Exercise brief » Count the lines below that contain the word "онлайн", and reply with only that number.

Given records »
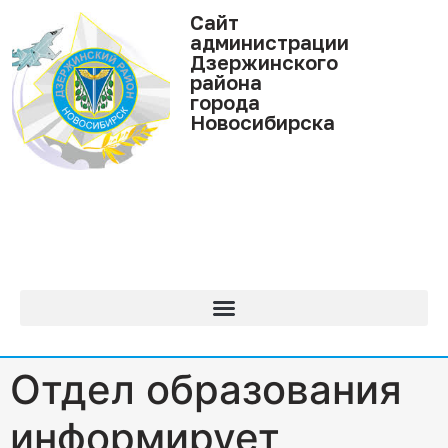
Cайт
администрации
Дзержинского
района
города
Новосибирска
Отдел образования
информирует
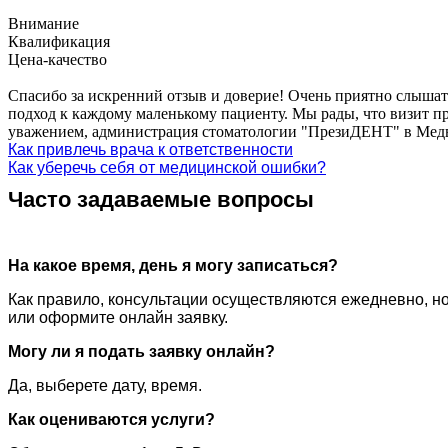
Внимание
Квалификация
Цена-качество
Спасибо за искренний отзыв и доверие! Очень приятно слышат
подход к каждому маленькому пациенту. Мы рады, что визит пр
уважением, администрация стоматологии "ПрезиДЕНТ" в Медв
Как привлечь врача к ответственности
Как уберечь себя от медицинской ошибки?
Часто задаваемые вопросы
На какое время, день я могу записаться?
Как правило, консультации осуществляются ежедневно, но
или оформите онлайн заявку.
Могу ли я подать заявку онлайн?
Да, выберете дату, время.
Как оцениваются услуги?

Reply to the task » 2